Question 7: Is there anything else you wish to tell us?

This section provides a free space in which you can make any further comments that you wish to share. Below are some key points you may wish to mention:

  • The PSPO has been effective since it was introduced; it has protected those accessing abortion care, frontline healthcare staff, and residents from harassment, alarm, and distress.
  • It has protected those groups while balancing the right to protest, as was upheld by the High Court and the Court of Appeal when the newly established PSPO was challenged.
  • The PSPO applies equally to pro-choice groups and anti-choice groups, and there are still multiple ways that people can express their opposition to abortion, including “protesting” in appropriate spaces. They do not need to harass women accessing medical care in order to campaign, protest, speak or pray about abortion.
  • The anti-abortion activity can have a disproportionately negative impact on people who are marginalised on account of one or more protected characteristic under the Equalities Act 2010. For example, attempts to block physical access to the clinic can have a disproportionate impact on people with disabilities; filming or photographing women entering the clinic can have a disproportionate impact on younger women; all anti-abortion harassment outside clinics disproportionately impacts women; and use of religious imagery or symbols to stigmatise abortion can have a disproportionate impact on religious women.
  • Involving the police as a solution without a PSPO is not sufficient.

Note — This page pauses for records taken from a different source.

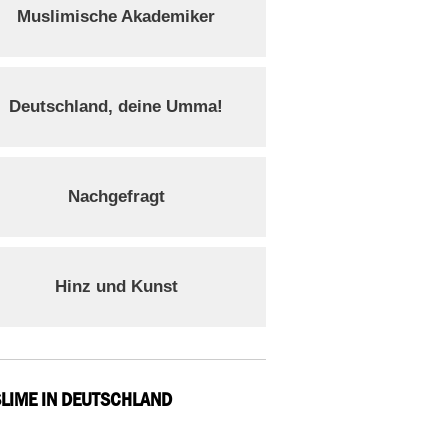
Muslimische Akademiker
Deutschland, deine Umma!
Nachgefragt
Hinz und Kunst
LIME IN DEUTSCHLAND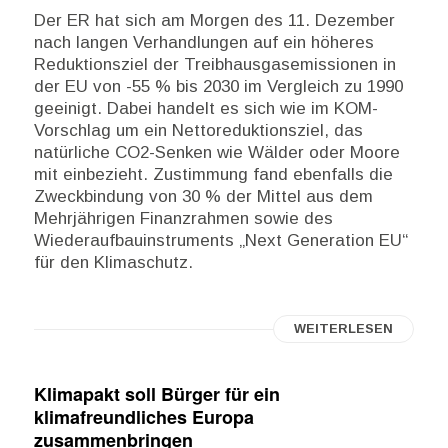
Der ER hat sich am Morgen des 11. Dezember
nach langen Verhandlungen auf ein höheres
Reduktionsziel der Treibhausgasemissionen in
der EU von -55 % bis 2030 im Vergleich zu 1990
geeinigt. Dabei handelt es sich wie im KOM-
Vorschlag um ein Nettoreduktionsziel, das
natürliche CO2-Senken wie Wälder oder Moore
mit einbezieht. Zustimmung fand ebenfalls die
Zweckbindung von 30 % der Mittel aus dem
Mehrjährigen Finanzrahmen sowie des
Wiederaufbauinstruments „Next Generation EU“
für den Klimaschutz.
WEITERLESEN
Klimapakt soll Bürger für ein
klimafreundliches Europa
zusammenbringen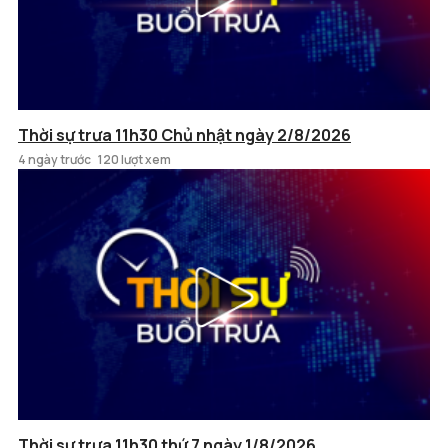
Thời sự trưa 11h30 Chủ nhật ngày 2/8/2026
4 ngày trước
120 lượt xem
Thời sự trưa 11h30 thứ 7 ngày 1/8/2026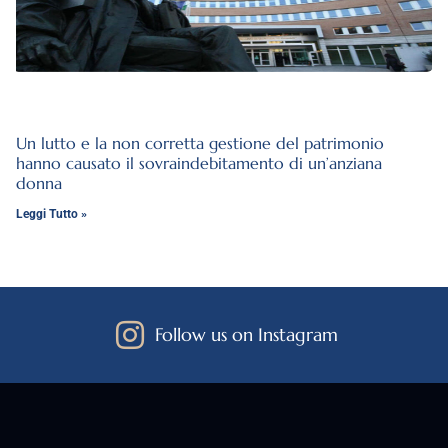
Un lutto e la non corretta gestione del patrimonio
hanno causato il sovraindebitamento di un’anziana
donna
Leggi Tutto »
Follow us on Instagram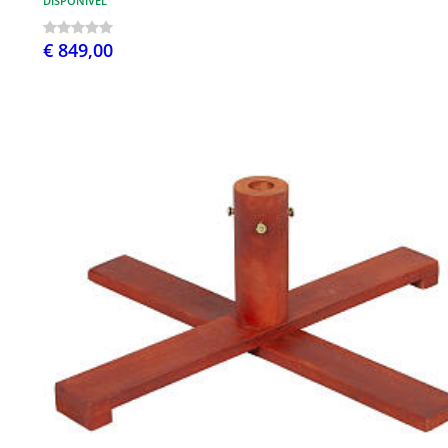
DISPONÍVEL
€ 849,00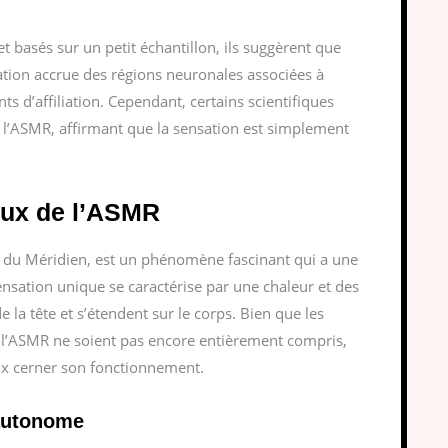
et basés sur un petit échantillon, ils suggèrent que
ation accrue des régions neuronales associées à
s d’affiliation. Cependant, certains scientifiques
 l’ASMR, affirmant que la sensation est simplement
ux de l’ASMR
du Méridien, est un phénomène fascinant qui a une
sensation unique se caractérise par une chaleur et des
 tête et s’étendent sur le corps. Bien que les
l’ASMR ne soient pas encore entièrement compris,
ux cerner son fonctionnement.
autonome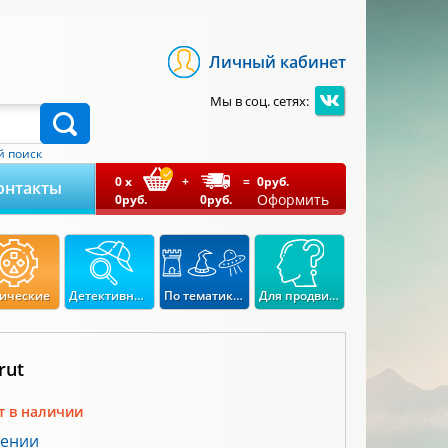
Личный кабинет
Мы в соц. сетях:
 поиск
0
x
+
=
0
руб.
онтакты
Оформить
0
руб.
0
руб.
ические
Детективные
По тематикам
Для продвинутых
rut
т в наличии
лении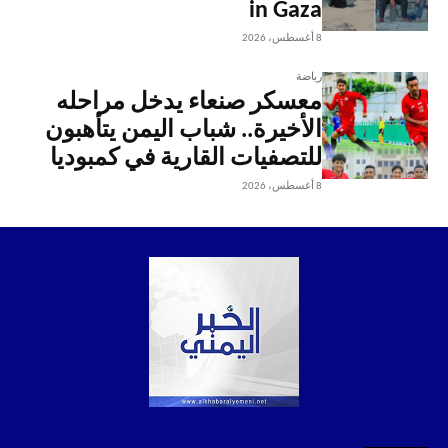
in Gaza
8 أغسطس، 2026
رياضة
معسكر صنعاء يدخل مراحله
الأخيرة.. شباب اليمن يتأهبون
للتصفيات القارية في كمبوديا
8 أغسطس، 2026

Most clients do not want to make a formal complaint for a variety of reasons including the time involved, a lack of trust in the police, and confidentiality concerns. When police do move the anti-choice groups away from the clinic, these groups simply return at a future date.
  • The fact that Parliament voted to introduce national Safe Access Zones shows that there is consensus around the scale of the problem, the need for a solution, and the efficacy of Safe Access Zones. However, although Parliament has now voted to introduce national Safe Access Zones, this has been subject to months of implementation delays from the Home Office, and will now be subject to a public consultation. As a result, we cannot guarantee that even when implemented, this legislation will adequately protect clinics like this one from harassment.
  • Abortion clinic harassment continues to occur, and indeed has increased outside many clinics around the country, including all the behaviours listed and many others, especially since the repeal of Roe v Wade in the US which emboldened anti-choice groups around the world.
  • Anti-choice groups have made clear their intention to continue these behaviors where they are able to do so and may see the removal of the PSPO as a vindication of their behaviour.
  • In 2018 a representative from Good Counsel Network told the Home Affairs Select Committee that they would reject any compromise that would move them away from the Ealing clinic entrance or prohibit them from directly approaching clients, which demonstrates their determination to target women directly. This indicates that these anti-choice groups move beyond expressing views, and into encroachment upon other people’s rights.
  • Therefore, we can reasonably expect that anti-abortion activity will resume outside this clinic should the PSPO be removed. Indeed, given that we have seen an increase in the frequency and escalation in the nature of these activities outside many abortion clinics, we would expect the behaviours not only to resume, but to escalate.

Thank you

Thank you for taking the time to respond to the consultation. Your evidence submission really makes a difference.

If the Safe Access Zone is renewed, it will be published on the Ealing Council website.